Stories from Refuge – 25 – “You took our name away.”

(c) Serjio74 | Dreamstime.com

(c) Serjio74 | Dreamstime.com

Refuge: an underground city built to save people from an apocalyptic world. But how will its people save themselves? Read the stories in any order, or start with the introduction at part 1.

Reconciliation Council report B-27, dialogue between A.Z. and John Cruss, recorded by Beatrice 75C
R.Y. 100.8.5

There were riots back in 94 and 96. Section 18c, the side tunnel closest to the airlock where they bring the lithium in. Not a great place to live. Everyone thought they were getting poisoned every time they opened those doors, and the Commanders worried that some people might try to get out. It got even more violent than usual. And look at who they put in 18c to live. Rejects, untouchables. The people who look wrong. The Feeords and the Ashbeys, they lived in 18c. Didn’t look anything like each other, the Feeords were really pale, except for Ingrid, and the Ashbeys were black. But they didn’t look like they were supposed to and so they got stuck in 18c, and you Government people told them they couldn’t have kids. Some of them did anyway.

Nicky Ashbey, he did the first one of these talks, right? Did you ask him why he got born?

I lived in 18c. Are you looking at me and wondering why? No, I didn’t grow up there, but I ran away when I was a kid and ended up with the other rejects. The less said about my old home, the better. You can make people look right, but you can’t actually make them good people.

Yeah, when the riots started, I helped them. Kept a lookout, warned them when bots were coming. I worked in Maintenance East and I would cut the cameras so they could get through. Old Man Ashbey grabbed some bots and broke them down, and I fiddled with one of the wireless transmitters until I could use it to shut down other bots. I was at the lead when the last big riot broke out, when they stormed the tunnels almost all the way up to Section 1. They almost knocked on the Councilors’ doors and gave them a piece of their mind.
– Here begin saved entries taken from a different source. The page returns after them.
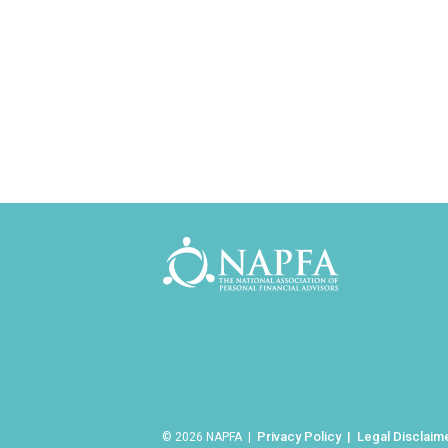
Privacy Policy
Legal Disclaim
© 2026 NAPFA |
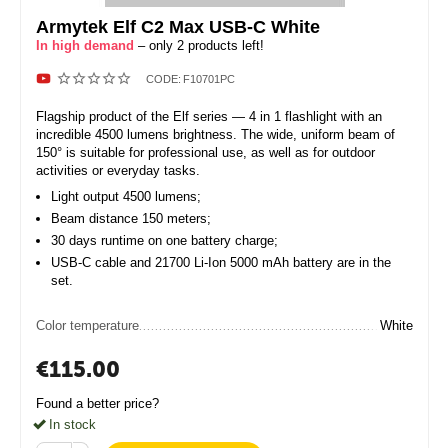
Armytek Elf C2 Max USB-C White
In high demand
– only 2 products left!
CODE:
F10701PC
Flagship product of the Elf series — 4 in 1 flashlight with an
incredible 4500 lumens brightness. The wide, uniform beam of
150° is suitable for professional use, as well as for outdoor
activities or everyday tasks.
Light output 4500 lumens;
Beam distance 150 meters;
30 days runtime on one battery charge;
USB-C cable and 21700 Li-Ion 5000 mAh battery are in the
set.
Color temperature
White
€
115.00
Found a better price?
In stock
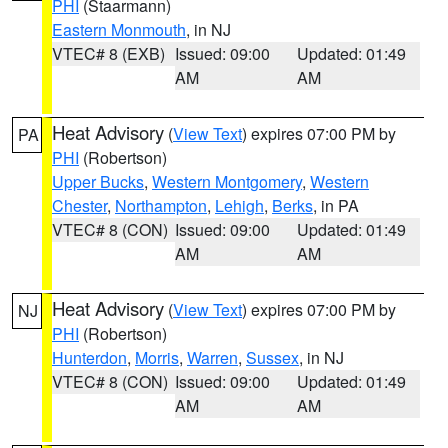
PHI
(Staarmann)
Eastern Monmouth
, in NJ
VTEC# 8 (EXB)
Issued: 09:00
Updated: 01:49
AM
AM
Heat Advisory
(
View Text
) expires 07:00 PM by
PA
PHI
(Robertson)
Upper Bucks
,
Western Montgomery
,
Western
Chester
,
Northampton
,
Lehigh
,
Berks
, in PA
VTEC# 8 (CON)
Issued: 09:00
Updated: 01:49
AM
AM
Heat Advisory
(
View Text
) expires 07:00 PM by
NJ
PHI
(Robertson)
Hunterdon
,
Morris
,
Warren
,
Sussex
, in NJ
VTEC# 8 (CON)
Issued: 09:00
Updated: 01:49
AM
AM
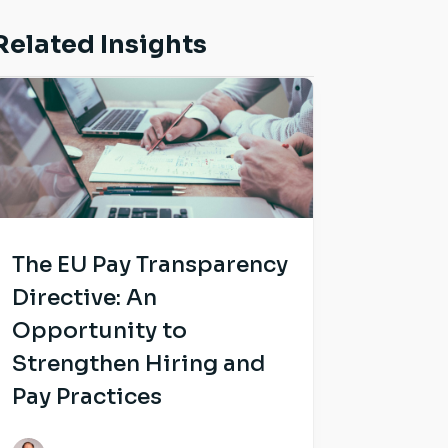
Related Insights
The EU Pay Transparency
Directive: An
Opportunity to
Strengthen Hiring and
Pay Practices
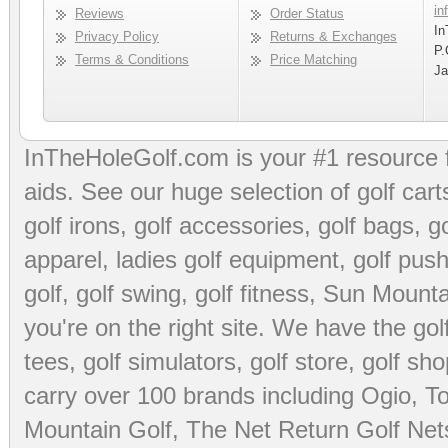
in
Reviews
Order Status
In
Privacy Policy
Returns & Exchanges
P.
Terms & Conditions
Price Matching
Ja
InTheHoleGolf.com is your #1 resource 
aids
. See our huge selection of
golf cart
golf irons, golf accessories,
golf bags
,
go
apparel
,
ladies golf equipment
,
golf push
golf
,
golf swing
,
golf fitness
, Sun Mounta
you're on the right site. We have the
go
tees
,
golf simulators
,
golf store
,
golf sho
carry over 100 brands including Ogio,
To
Mountain Golf
,
The Net Return Golf Net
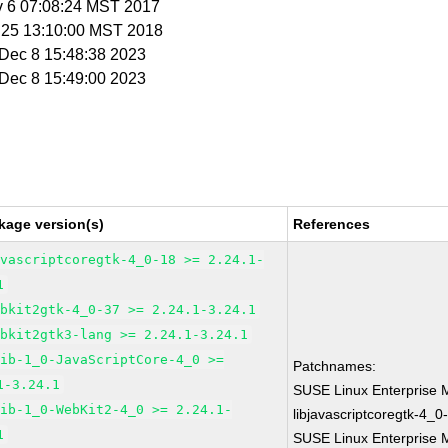
v 6 07:08:24 MST 2017
n 25 13:10:00 MST 2018
i Dec 8 15:48:38 2023
i Dec 8 15:49:00 2023
kage version(s)
References
avascriptcoregtk-4_0-18 >= 2.24.1-
1
ebkit2gtk-4_0-37 >= 2.24.1-3.24.1
ebkit2gtk3-lang >= 2.24.1-3.24.1
lib-1_0-JavaScriptCore-4_0 >=
Patchnames:
1-3.24.1
SUSE Linux Enterprise 
lib-1_0-WebKit2-4_0 >= 2.24.1-
libjavascriptcoregtk-4_0
1
SUSE Linux Enterprise M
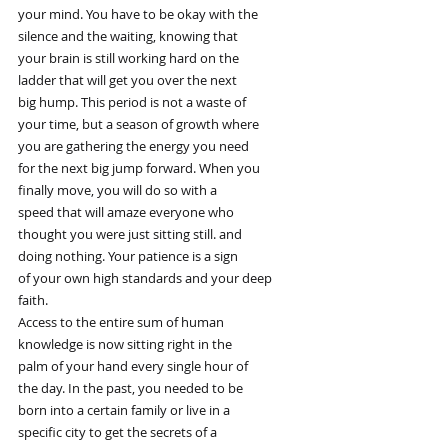
your mind. You have to be okay with the
silence and the waiting, knowing that
your brain is still working hard on the
ladder that will get you over the next
big hump. This period is not a waste of
your time, but a season of growth where
you are gathering the energy you need
for the next big jump forward. When you
finally move, you will do so with a
speed that will amaze everyone who
thought you were just sitting still. and
doing nothing. Your patience is a sign
of your own high standards and your deep
faith.
Access to the entire sum of human
knowledge is now sitting right in the
palm of your hand every single hour of
the day. In the past, you needed to be
born into a certain family or live in a
specific city to get the secrets of a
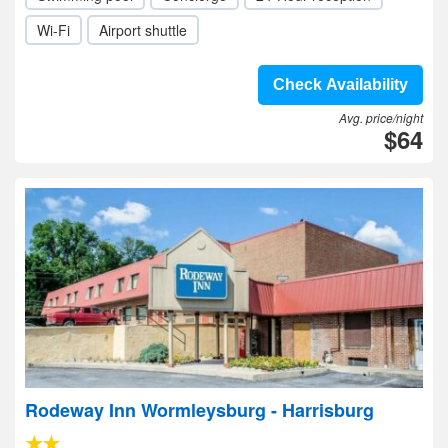
Wi-Fi
Airport shuttle
Check Availability
Avg. price/night
$64
Rodeway Inn Wormleysburg - Harrisburg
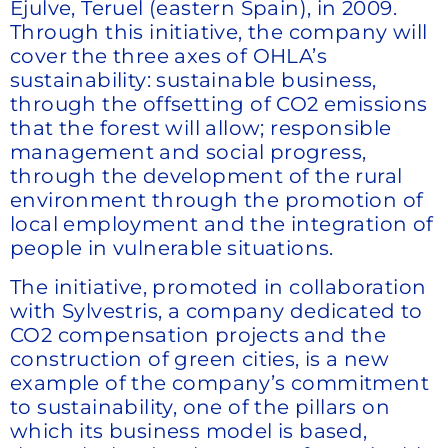
Ejulve, Teruel (eastern Spain), in 2009.
Through this initiative, the company will
cover the three axes of OHLA’s
sustainability: sustainable business,
through the offsetting of CO2 emissions
that the forest will allow; responsible
management and social progress,
through the development of the rural
environment through the promotion of
local employment and the integration of
people in vulnerable situations.
The initiative, promoted in collaboration
with Sylvestris, a company dedicated to
CO2 compensation projects and the
construction of green cities, is a new
example of the company’s commitment
to sustainability, one of the pillars on
which its business model is based,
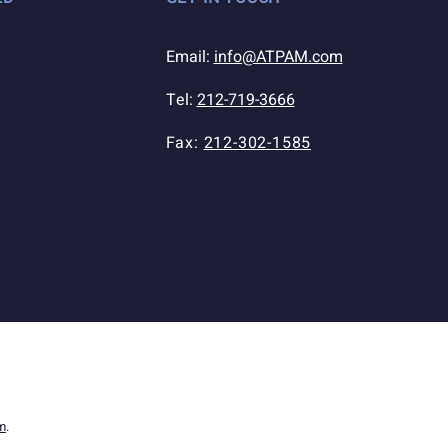
Email:
info@ATPAM.com
Tel:
212-719-3666
Fax:
212-302-1585
m
.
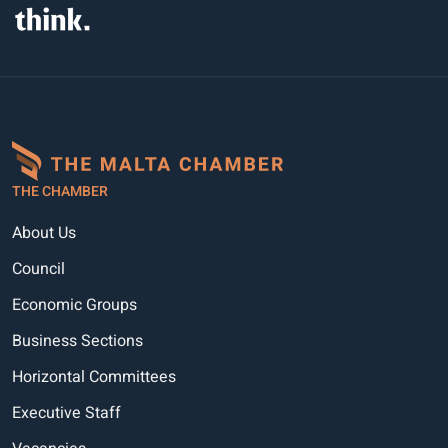
THE CHAMBER
About Us
Council
Economic Groups
Business Sections
Horizontal Committees
Executive Staff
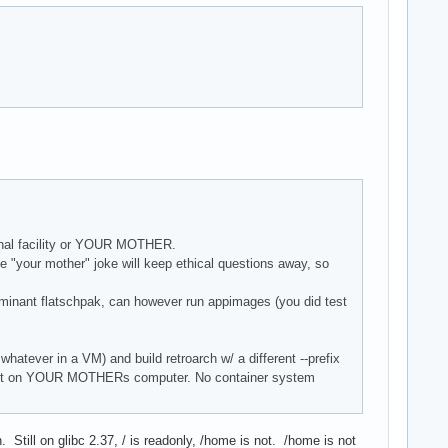
ional facility or YOUR MOTHER.
e "your mother" joke will keep ethical questions away, so
minant flatschpak, can however run appimages (you did test
whatever in a VM) and build retroarch w/ a different --prefix
un it on YOUR MOTHERs computer. No container system
till on glibc 2.37, / is readonly, /home is not. /home is not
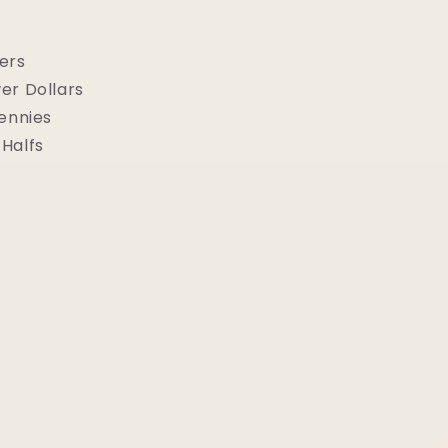
ers
er Dollars
Pennies
Halfs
No, I don’t know what their goal was. No one who interrogated me got me to answer that, either. Sometimes people are just mad and can’t take being mad anymore. They’ve got to let it out and if you’re in their way when they do, that’s bad for you.

They also asked me why I bothered helping. I wasn’t part of the stronghold, the recessive gene people holing up in 18c. I looked normal. But maybe I didn’t want to be. You Government people called me Anthony Zepped – and no, I don’t care about anonymity – but our name was Zepeda. You took our name away. Ashbey used to be Achebe, before you took their names away, too. I’m a lot more like them than I am like you.

I was at the front of the riot so I got arrested first. This big Commander couldn’t get his bots to respond so he stomped right over to me and punched me in the head. I was out, so I didn’t see what happened to everyone else when the Commander took away my transmitter. I heard Old Man Ashbey got taken apart by a bot. The guard in Confinement who told me that said “What goes around comes around.”

Things would be a lot different down here if that was true.

[Recorder’s note: Cruss speaks.]

Um, I don’t know what I’m supposed to say. I worked in Military, but all I did was supplies. Ammo, uniforms, helmets. I changed out batteries in the bots but I didn’t make them, just carried them from the Factory section to Military. I didn’t even get arrested after the Revolution, so I must not have been too important.

But yeah, they called me to bring in new wireless transmitters, just before that riot came up the tunnel, because they thought a whole corridor had gone bad. I said that was pretty weird. There’s sixty bots in a storage corridor, and even if a bunch of transmitters went bad, at least a couple of them would have been working. Commander I was talking to – I think it was 5A12 – went right out to look for someone with a jammer or something. I guess that was this guy.

I guess he’s right. What goes around comes around. They’ve got me fixing toilets now. But I don’t really know anything else. I didn’t hear anything about the riot, and when the wireless transmitters came online I had to jump into the barracks to get out of the way of the bots. It wasn’t until they told me I had to be in this meeting that I found out how many people got killed. The records said most of them had other charges against them anyway, contraband and theft and stuff, and then whoever wasn’t killed in the riot got arrested. That’s what they told me, anyway. Like I said, I’m not important enough to know these things.

[Recorder’s note: I was asked by Councilor Booth to follow up on James and Mary’s theory that dialogue partners have been lying. This is my assessment: Joey Cruss is not lying. He’s too far down the chain to have to lie. He was probably chosen for that reason. But there was definitely someone lying in the dialogue gallery. I could sense it put I couldn’t pinpoint it, which suggests that it was behind me where I couldn’t see to get a good read. There were four guards at the door behind me. And then there was the Councilors’ table.]